I realize how incredibly dependent I’ve become on being ‘connected’. Social networking and social media is a perpetual staple that I feed on throughout the day, consuming voraciously as if preparing for a famine. If I’m not online on the computer then it’s the phone I use to connect to Twitter, Facebook and other news feeds. Calling me an ‘Information Junkie’ would be an understatement. By and large I’ve noticed that it’s not just me but a lot of people who feel anxious and disconnected the moment they cannot get on to the internet, be it from a computer or a phone or any other device. And it’s a worrying trend. A question that has become increasingly common nowadays is ‘What did we do before there was Facebook?’. There are no really good answers to that one.
On the other hand the usefulness of a micro-blogging platform like Twitter makes it possible to consume information faster than ever imagined. It connects one to the pulse of human consciousness, what people around the world are thinking and talking about in real time. The benefits of useful information cannot be overstated. At the same time a dependence on being perpetually connected and consuming information is damaging in itself. As humans we need to switch off our fleeting monkey brains from time to time and be with ourselves more, to have internal conversations with the self and discover who we are in a quiet, peaceful environment. Being too externally connected acts like an excuse for people to not get to know themselves better. Social networking online is like masturbation and getting out there in the real world and getting to know real people is akin to sex. Fucked up analogy, I know.

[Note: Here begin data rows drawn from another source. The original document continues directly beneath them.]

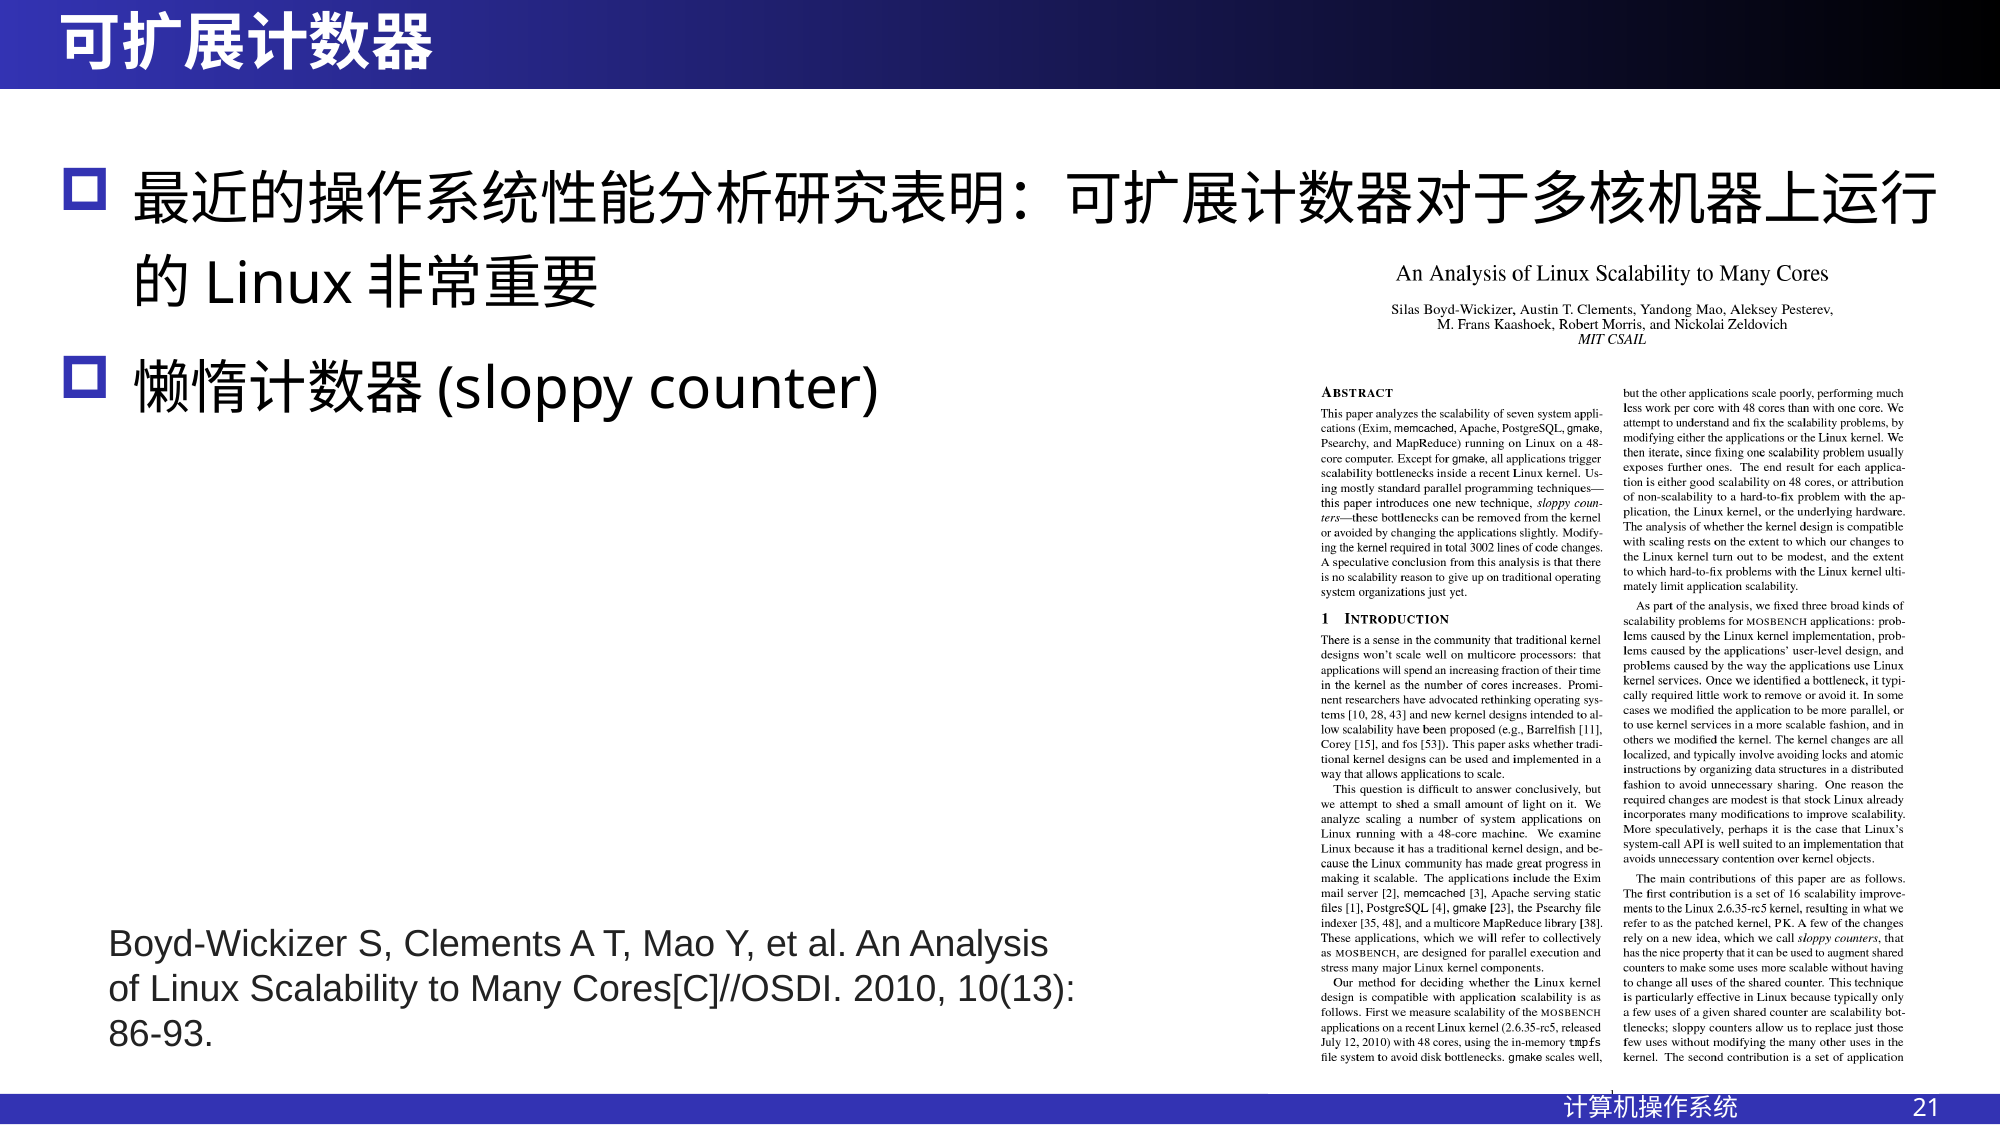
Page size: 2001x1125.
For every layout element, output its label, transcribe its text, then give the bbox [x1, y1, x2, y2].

list 最近的操作系统性能分析研究表明：可扩展计数器对于多核机器上运行的Linux非常重要 懒惰计数器(sloppy counter) [0, 88, 2000, 1093]
text_box Boyd-Wickizer S, Clements A T, Mao Y, et al. An Analysis of Linux Scalability to Many Cores[C]//OSDI. 2010, 10(13): 86-93. [93, 911, 1094, 1062]
picture [1268, 228, 1939, 1094]
slide_number 计算机操作系统 21 [0, 1093, 2000, 1125]
title 可扩展计数器 [0, 0, 2000, 88]
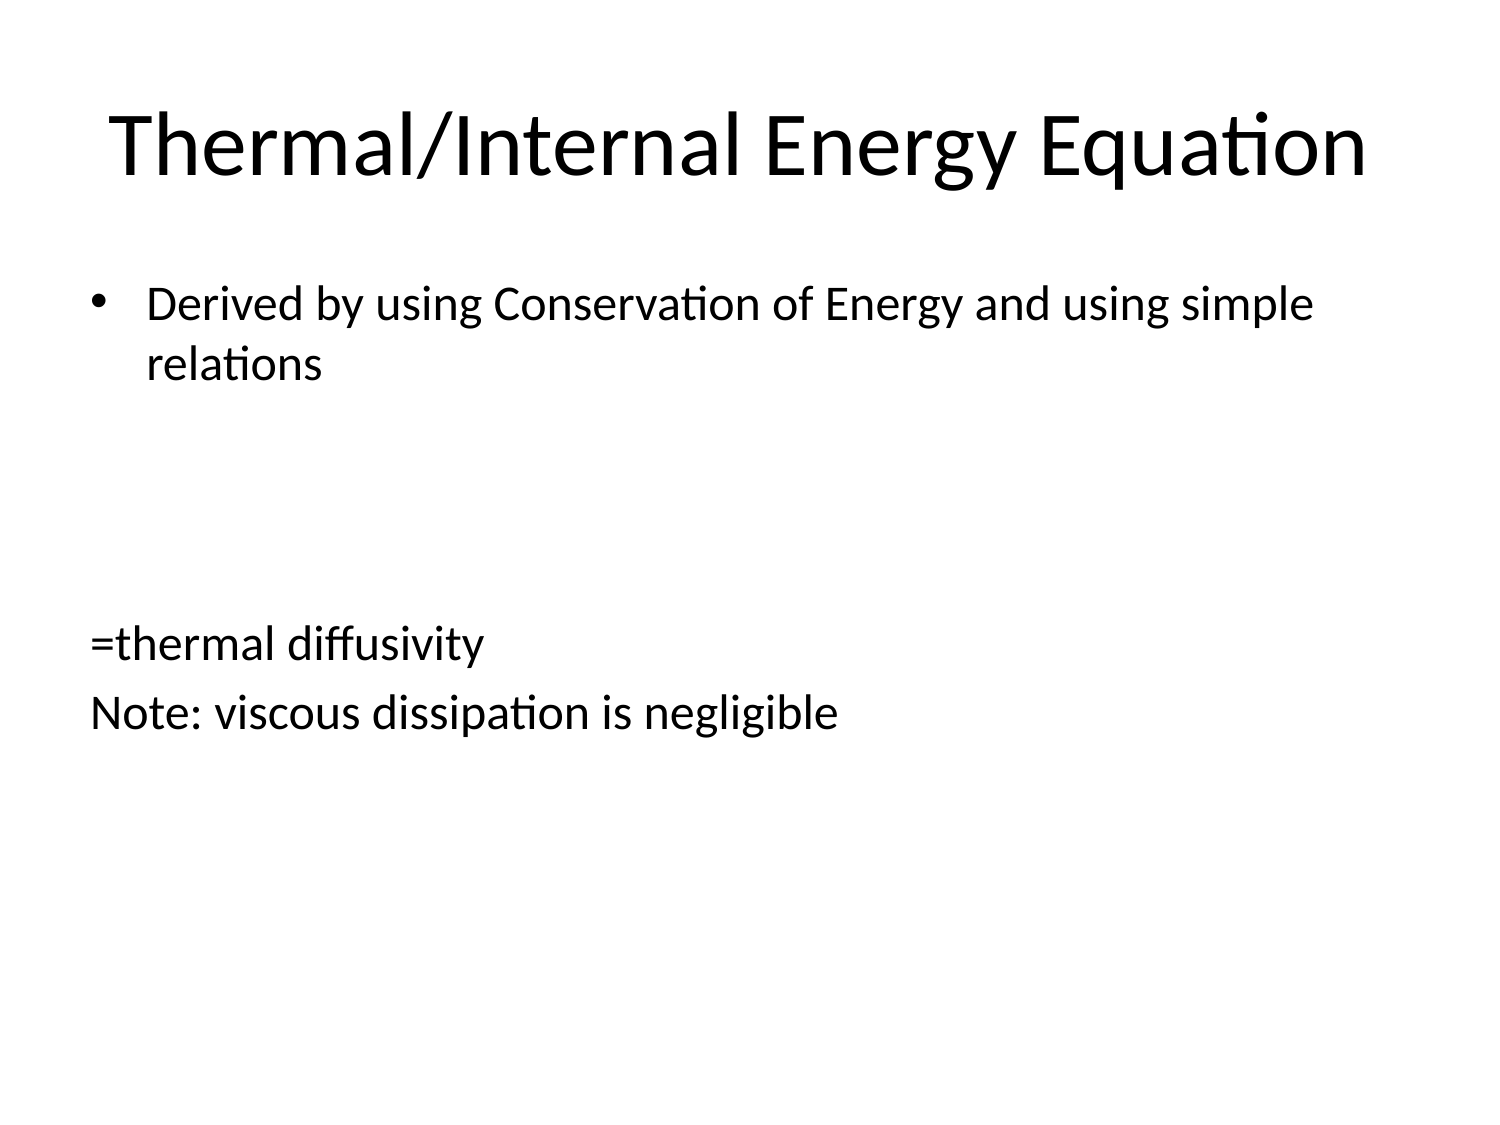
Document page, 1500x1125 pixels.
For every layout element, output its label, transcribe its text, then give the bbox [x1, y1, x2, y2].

title Thermal/Internal Energy Equation [75, 45, 1425, 233]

I feel guilty when I’m with friends and we’re all doing something and I suddenly feel the urgent need to ‘tweet’ what I’m doing. It annoys my friends but more importantly it distances me from the reality of the moment, wanting to connect to a virtual world and share my thoughts with a virtual base of ‘followers’ to see what they have to say about it. I feel that some day I’m going to completely disconnect and live a hermits life. Unfortunately it’s not going to be anytime soon.